Pacte d’actionnaires : attention à la nullité des clauses répartissant les sièges au sein du conseil d’administration
Dans le cadre des pactes d’actionnaires, il est très fréquent que l’associé minoritaire, en particulier lorsqu’il s’agit d’un investisseur financier, cherche à aménager les règles de gouvernance afin de bénéficier de droits que ne lui accorde pas la loi. Au nombre de ces aménagements figure notamment la possibilité de faire nommer des membres du conseil d’administration.

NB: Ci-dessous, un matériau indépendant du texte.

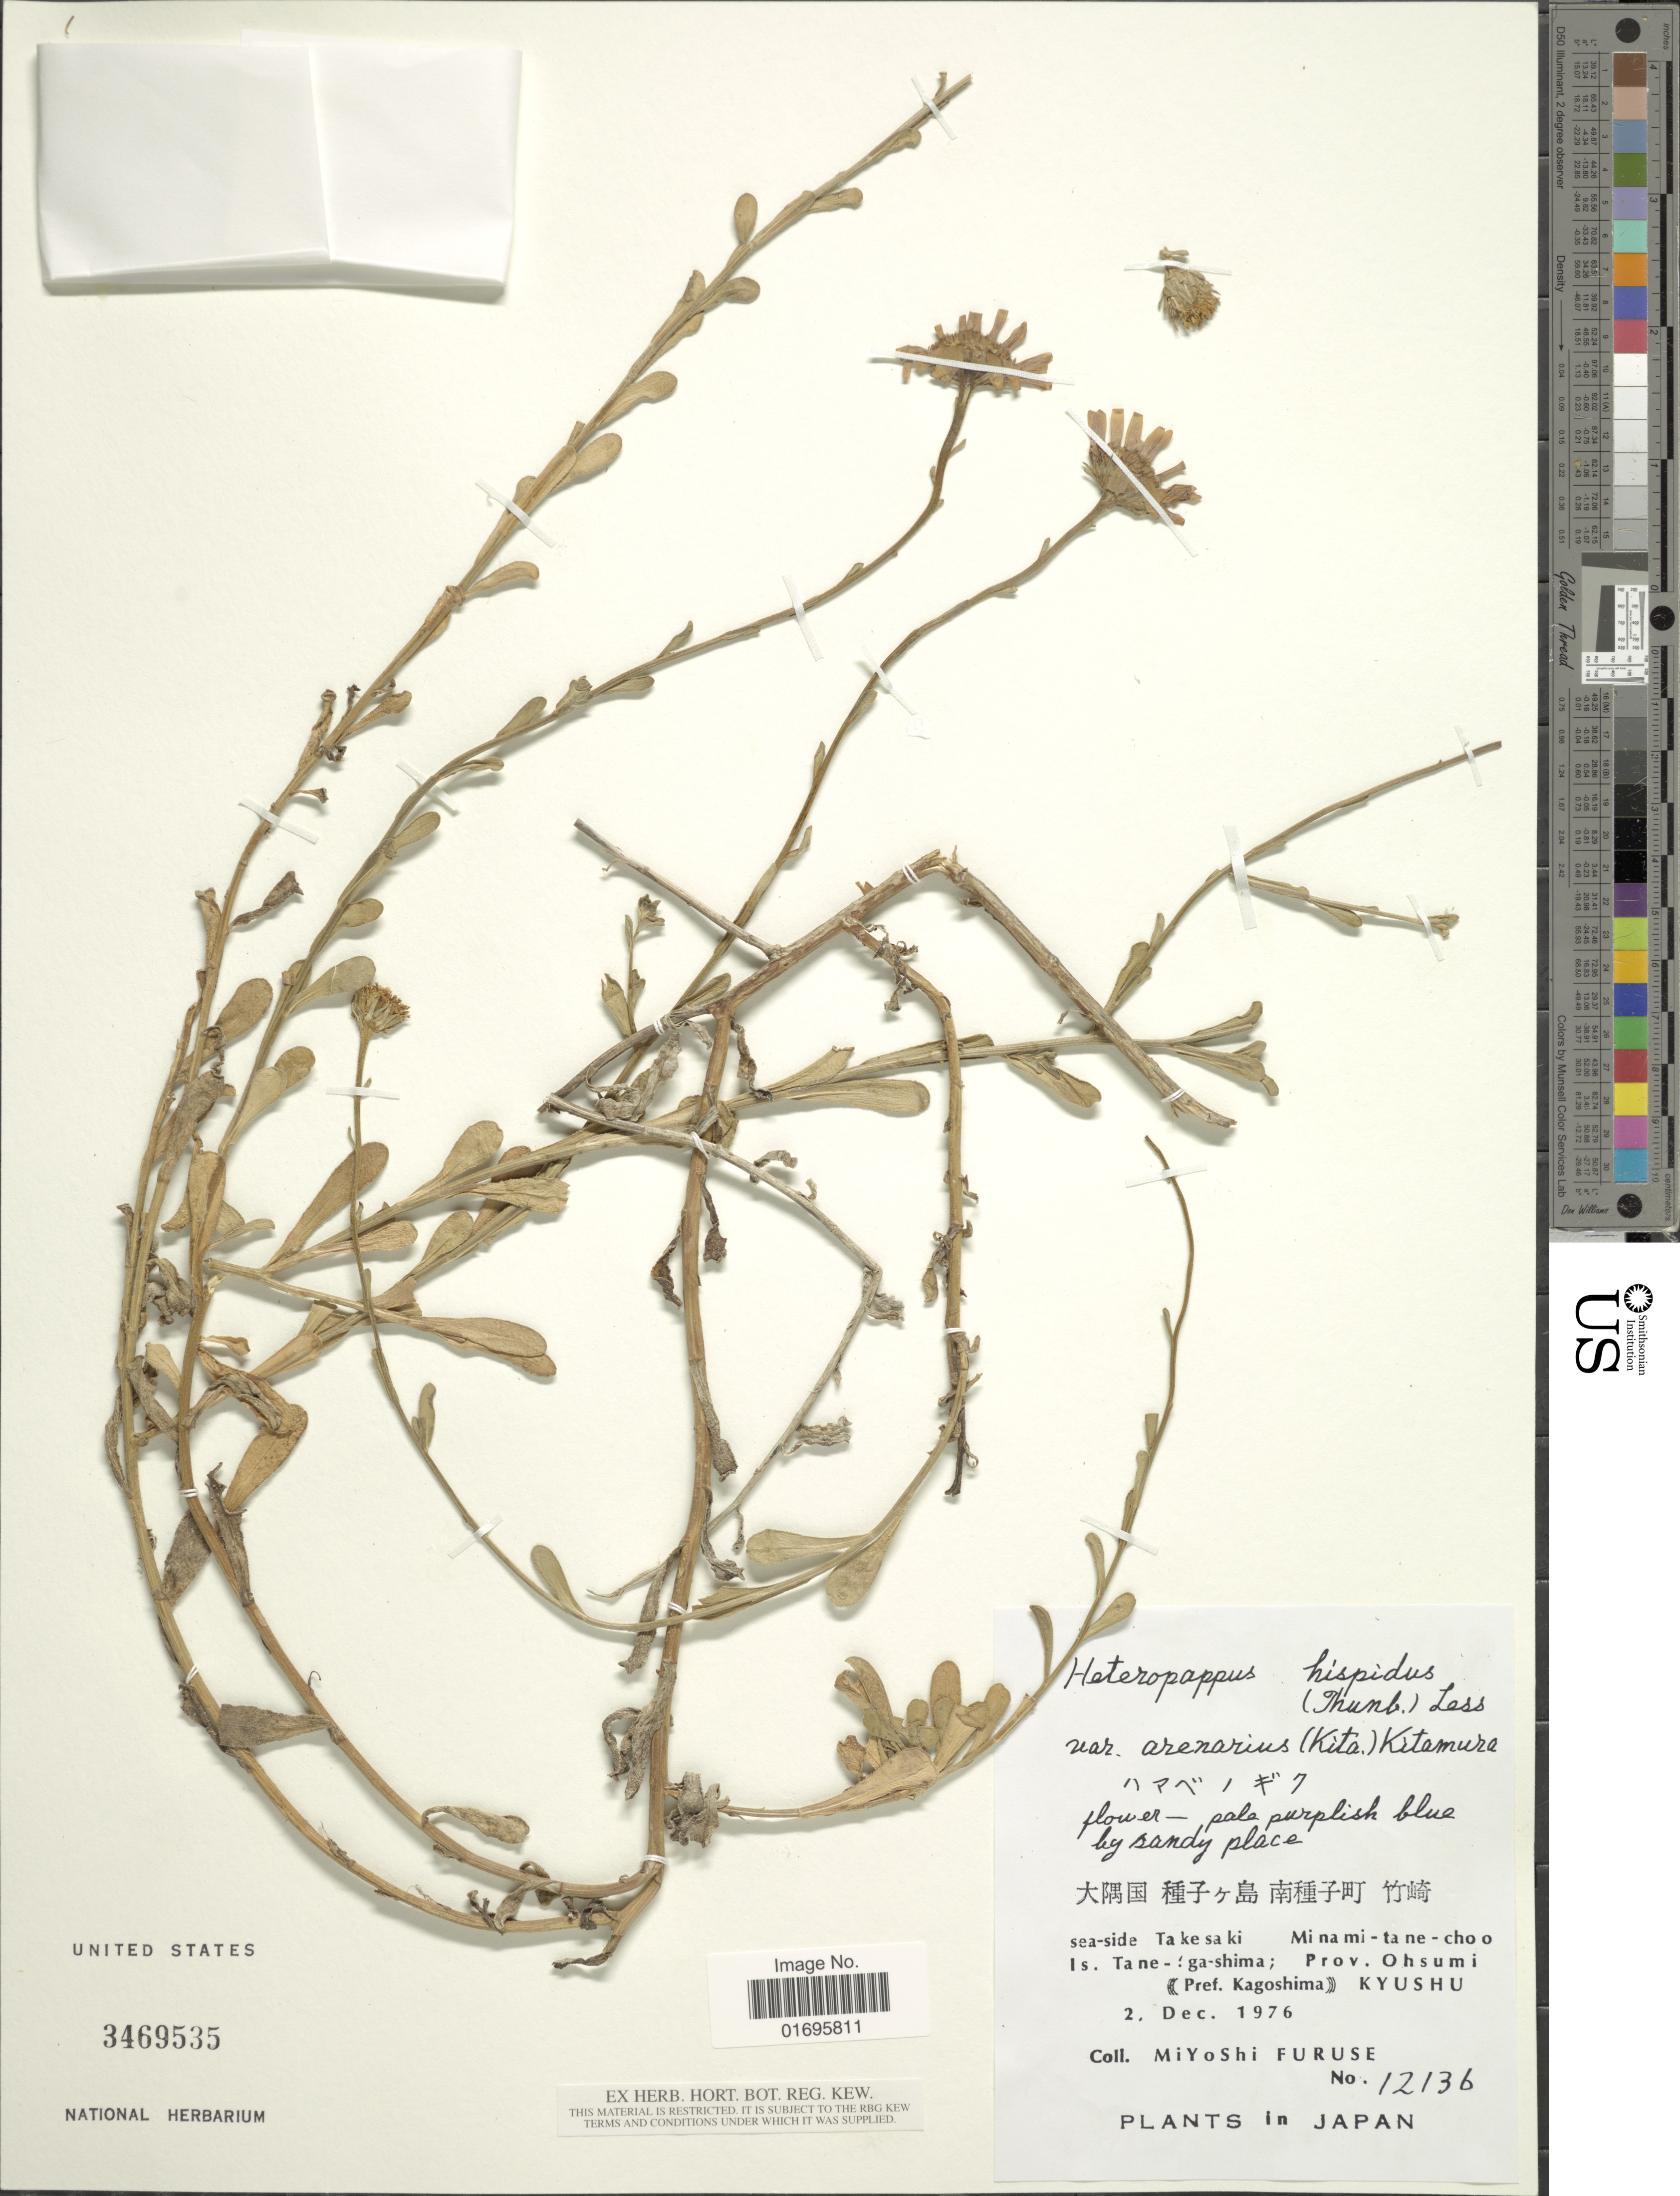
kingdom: Plantae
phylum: Tracheophyta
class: Magnoliopsida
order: Asterales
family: Asteraceae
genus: Heteropappus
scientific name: Heteropappus crenatifolius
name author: (Hand.-Mazz.) Grierson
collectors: M. Furuse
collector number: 12136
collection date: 1976-12-02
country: Japan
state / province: Kagosima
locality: X. Sea-side Takesaki. Mi na me - ta ne - cho o Is. Ta ne-l ga0shima; Prov. Ohsumi (Pref. Kagoshima) Kyushu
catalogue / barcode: US 3469535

De telles clauses ne sont toutefois pas exempts de critiques, en particulier lorsqu’elles font obstacle au principe de libre révocabilité des administrateurs. C’est ce qu’est venue rappeler la chambre commerciale de la Cour de cassation dans un arrêt du 26 avril dernier1.
Au cas d’espèce, un pacte d’actionnaires est conclu à l’occasion d’une fusion entre deux sociétés. Ce pacte organise la composition du conseil d’administration et prévoit que ce dernier sera composé d’un nombre pair de membres, choisis à parité parmi les candidats présentés par chacun des actionnaires. Par la suite, l’un d’eux se trouve révoqué de son mandat d’administrateur par l’assemblée générale, perdant automatiquement son mandat de directeur général, et impute cette révocation à l’autre actionnaire majoritaire cocontractant au pacte. En réparation du préjudice résultant de la violation des dispositions du pacte d’actionnaires, l’administrateur évincé réclame des dommages et intérêts.
La cour rejette la demande de dommages-intérêts formulée par l’administrateur et directeur général évincé, sur le fondement de l’illicéité des stipulations du pacte. En effet, La Cour précise qu’est illicite toute stipulation portant atteinte à la libre révocation des administrateurs, et qu’il en est ainsi du pacte d’actionnaires susvisé. En l’espèce, l’obligation de maintien de la parité au sein du conseil d’administration entre les deux groupes d’actionnaires, telle que prévue par ledit pacte d’actionnaires, enlève son caractère libre à la révocation des administrateurs, et porte donc atteinte au principe de libre révocabilité.
Le principe de libre nomination et révocabilité des administrateurs résulte des dispositions de l’article L. 225-18 du Code de commerce. La révocation d’un administrateur d’un conseil d’administration est ainsi libre et toute stipulation statutaire ou extrastatutaire ayant pour objet ou pour effet d’y porter atteinte est illicite2. Les tribunaux annulent donc systématiquement toutes les clauses qui directement ou indirectement contreviennent à ce principe.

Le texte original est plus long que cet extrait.